Die Grundidee, einen "Warten auf Godot mit einem Gott in einem Gloryhole"-Film nahezu als Ein-Personen-Stück zu gestalten, faszinierte die Produzenten um Horror Ikone Barbara Crampton (Re-Animator/From Beyond). Sie schlug Hauptdarsteller Ryan Kwanten als Wes vor, hatte sie ihn kurz zuvor bei einer gemeinsamen Produktion (Creepshow) kennengelernt und sofort für die Rolle vor Augen.
Die markante Stimme Ghats verkörpert Oscarpreisträger J.K. Simmons (für Whiplash, den meisten wohl bekannt als perfekter J. Jonah Jameson in Sam Raimis Spiderman-Serie), der mit Spaß und Enthusiasmus zustimmte. Ihm gefielen die philosophischen Aspekte der Geschichte über eine besonders spezielle Katharsis.
Es ist erst die zweite Regiearbeit von Rebekah McKendry, die den Shudder-Horror-Kanal für das Projekt als produzierendes Studio an Bord holen konnte.
Die beiden im Film erscheinenden Gottheiten sind natürlich CGI Kreaturen, die spärlich, aber phantasievoll mit soliden Effekten sichtbar gemacht werden. Das Ghatanothoas Vater der große Cthulhu ist, thematisiert der Film nicht direkt.

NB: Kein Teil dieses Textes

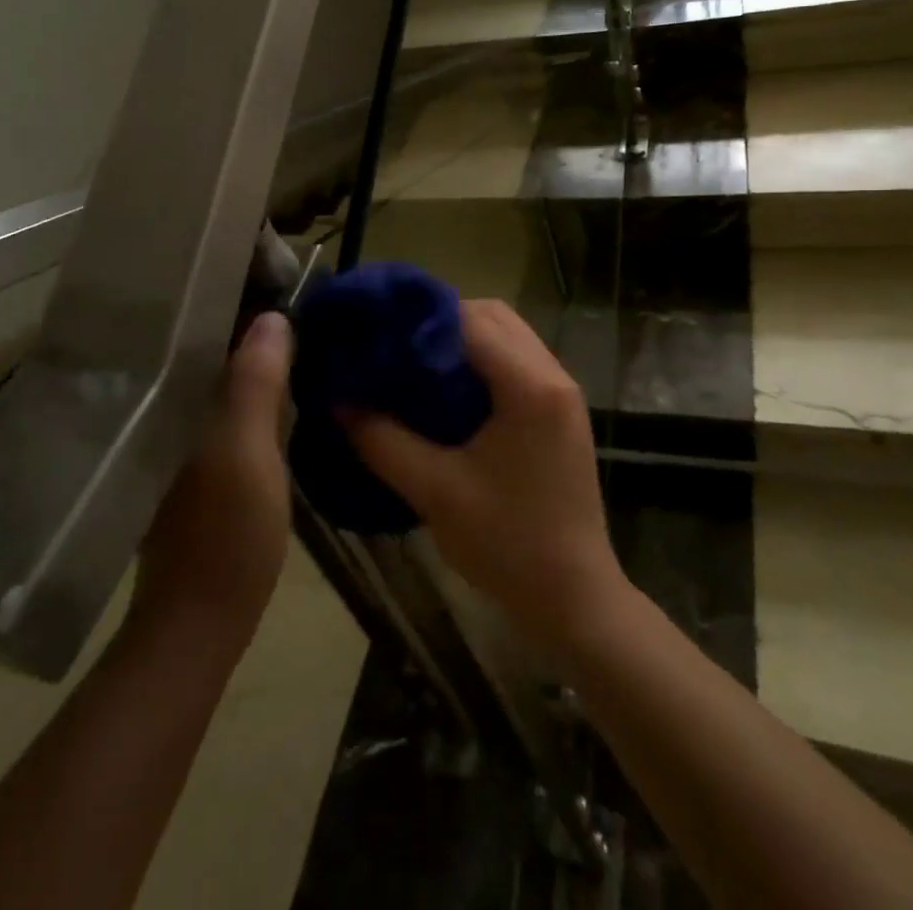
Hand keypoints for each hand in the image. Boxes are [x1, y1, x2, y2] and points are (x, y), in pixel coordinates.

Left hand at [131, 311, 293, 644]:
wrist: (198, 620)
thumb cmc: (225, 533)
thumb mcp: (249, 452)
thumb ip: (256, 384)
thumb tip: (273, 317)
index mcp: (170, 402)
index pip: (197, 330)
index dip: (232, 298)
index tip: (268, 272)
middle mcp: (162, 411)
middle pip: (204, 350)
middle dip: (241, 322)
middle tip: (287, 296)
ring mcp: (173, 437)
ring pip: (211, 378)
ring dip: (243, 355)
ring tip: (284, 328)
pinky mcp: (188, 461)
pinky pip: (216, 405)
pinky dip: (241, 389)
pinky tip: (270, 384)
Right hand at [344, 299, 625, 648]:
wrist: (574, 598)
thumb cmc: (508, 545)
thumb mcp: (434, 491)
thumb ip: (382, 440)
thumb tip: (337, 401)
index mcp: (529, 388)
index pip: (469, 321)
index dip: (420, 319)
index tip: (378, 332)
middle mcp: (552, 375)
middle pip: (493, 315)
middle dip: (441, 320)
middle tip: (397, 346)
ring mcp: (562, 390)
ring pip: (507, 333)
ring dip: (463, 337)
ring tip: (417, 364)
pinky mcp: (560, 409)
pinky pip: (517, 358)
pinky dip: (482, 358)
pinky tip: (450, 389)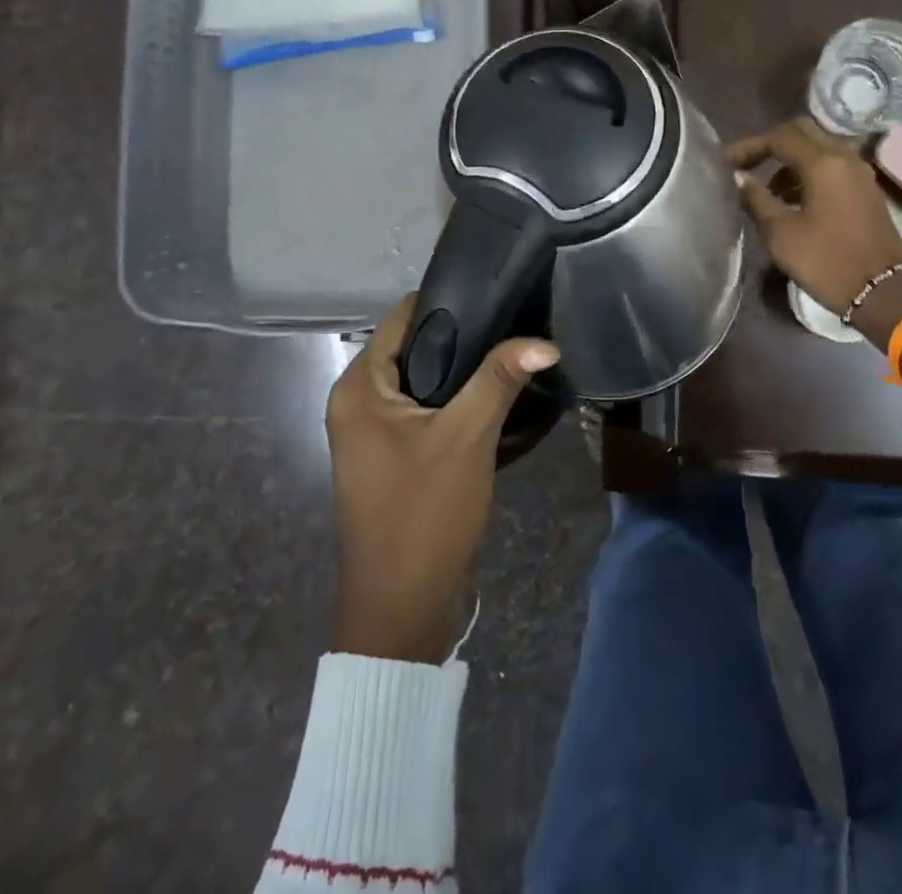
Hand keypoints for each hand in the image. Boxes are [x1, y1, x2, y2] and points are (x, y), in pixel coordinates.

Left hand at [325, 295, 559, 662]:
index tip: (497, 293)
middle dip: (462, 336)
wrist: (401, 608)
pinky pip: (423, 408)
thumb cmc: (424, 514)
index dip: (448, 301)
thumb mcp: (466, 438)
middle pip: (413, 346)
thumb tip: (545, 341)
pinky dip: (453, 399)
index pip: (403, 318)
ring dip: (462, 369)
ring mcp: (371, 430)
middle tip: (514, 322)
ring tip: (511, 350)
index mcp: (358, 387)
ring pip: (422, 379)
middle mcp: (356, 400)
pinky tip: (494, 394)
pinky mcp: (390, 454)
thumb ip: (500, 379)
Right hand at [727, 118, 901, 315]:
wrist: (882, 293)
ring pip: (820, 148)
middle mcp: (845, 158)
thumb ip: (756, 198)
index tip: (725, 163)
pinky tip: (794, 200)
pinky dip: (809, 172)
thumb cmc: (826, 262)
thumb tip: (738, 177)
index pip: (779, 137)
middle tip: (747, 165)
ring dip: (791, 160)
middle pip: (803, 132)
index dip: (749, 146)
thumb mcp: (781, 233)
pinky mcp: (867, 190)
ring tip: (767, 189)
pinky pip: (833, 166)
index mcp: (823, 163)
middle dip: (771, 144)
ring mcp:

Der einzige Schauplatz, der Parkplatz mit dem WC, wurde ebenso wie dessen Innenräume komplett für den Film erbaut, vom Filmteam selbst gestaltet und mit eigener Graffiti versehen.
Bewertung
Der Film vermittelt seine Ideen unterhaltsam über die kurze Laufzeit von knapp achtzig Minuten. Getragen wird er dabei vom hemmungslos aufspielenden Hauptdarsteller Ryan Kwanten (True Blood), der sich im Gespräch mit J.K. Simmons klasse Dialog-Duelle liefert. Simmons Rolle ist dabei die ruhige, distinguiert überlegene Präsenz einer Gottheit, die er perfekt – noch etwas besser im Originalton – transportiert. Dem Duell in der Arena der Worte sieht man gerne zu.
Die Themen des Filmes umfassen Isolation, Schuld und existenzielle Krisen, im Kleinen wie im Großen. Dabei hat er genug Überraschungen, Wendungen und philosophische Fragen parat, damit man gespannt weiter zusieht. Die gesamten Ereignisse können sich letztlich in Wes' Gehirn alleine abspielen, als eine Art psychischer und physischer Zusammenbruch mit Streben nach Erlösung.
Ob die blutigen Passagen mit deftigem Gore jedem gefallen, ist Geschmackssache, wie auch der bizarre und derbe Humor. Wem allerdings die Enthüllungen um die wirkliche Aufgabe des Gloryholes und Wes zunächst...ähm, sagen wir, fehlgeschlagene Opfergabe – einschließlich Gaths ätzender Kommentierung – kein Lächeln entlocken, ist eh im falschen Film und hat vermutlich schon vorher abgeschaltet. Der Film ist originell und spannend, die Umgebung passend eklig gestaltet und bietet gute Unterhaltung – es sei denn man ist zart besaitet oder germophob.
Fazit
Böse, blutig, absurd und grotesk. Lovecraft in den Mainstream zu bringen, wird so sicher nicht gelingen, es ist ein Film von Fans für Fans. Eine eigenwillige, aber originelle Kombination aus schwarzem Humor, bizarrem Horror, überraschendem Schulddrama und lovecraftesken Monstrositäten. Und das alles auf einem Raststätten-WC mit Gloryhole. Respekt.